Ein Helmholtzzentrum ist ja per se ein Exzellenzzentrum, das GFZ in der Erdsystemforschung. Zum Themenspektrum gehören neben der Rekultivierung der Braunkohlentagebaue die Vulkan- und Erdbebenforschung ebenso wie das Tsunami-Frühwarnsystem im Indischen Ozean, die CCS-Technologie und Fragen der Energiewende. Unter welchen Voraussetzungen ist die in Deutschland zu meistern?
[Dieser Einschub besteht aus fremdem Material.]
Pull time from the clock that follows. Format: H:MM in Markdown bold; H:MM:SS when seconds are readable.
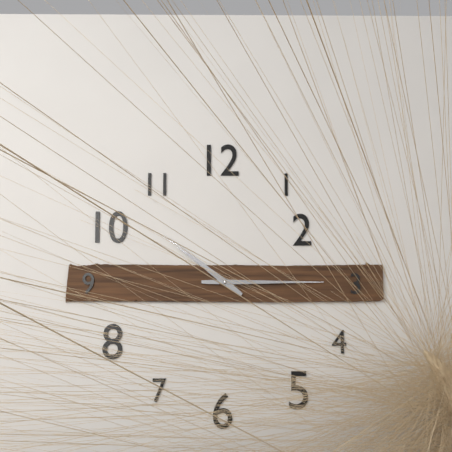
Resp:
**10:15**
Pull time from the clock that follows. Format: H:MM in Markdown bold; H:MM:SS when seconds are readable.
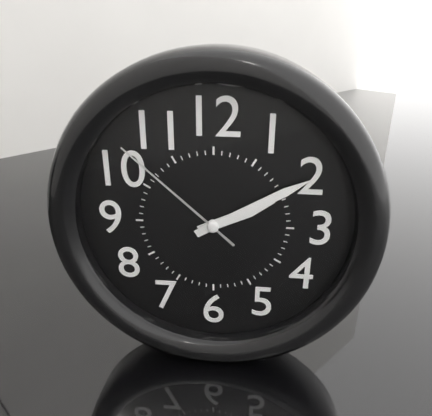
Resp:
**2:10:52**
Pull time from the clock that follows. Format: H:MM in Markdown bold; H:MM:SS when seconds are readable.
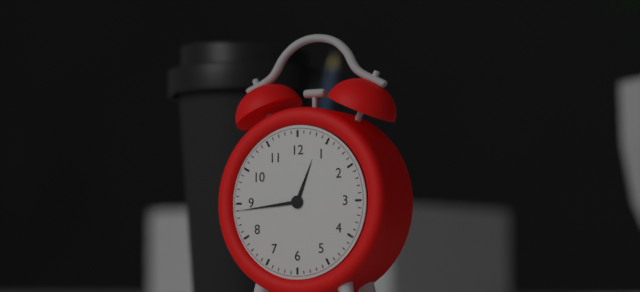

Aufgrund seiner Vorleistungen – gerade im Bereich Regenerativer Energien – verfügt Deutschland grundsätzlich über das Potential, die Energiewende erfolgreich zu meistern. Dazu ist es aber notwendig, dieses große Vorhaben als Gemeinschaftswerk zu begreifen. Das heißt, die gesamte Gesellschaft, jeder von uns muss seinen Beitrag leisten. In Brandenburg haben wir bereits zweimal den Leitstern in der Gesamtwertung „Bestes Bundesland Erneuerbare Energien“ erhalten. Andererseits existieren aktuell 40 regionale bzw. lokale Initiativen gegen Windkraft. Neben der Photovoltaik sind Windkraftanlagen das zentrale Thema im Kontext Erneuerbare Energien hier bei uns in Brandenburg. Diese Situation belegt, dass es überall im Energiebereich Diskussionen gibt, nicht nur zur Kohle und zur Kernenergie, sondern eben auch bei den Regenerativen Energien. In jüngster Zeit kam auch noch eine kontroverse Debatte zur Biomassenutzung hinzu. Deshalb ist es eine Herausforderung, diese verschiedenen Ansprüche möglichst gut in Übereinstimmung zu bringen, also auszubalancieren.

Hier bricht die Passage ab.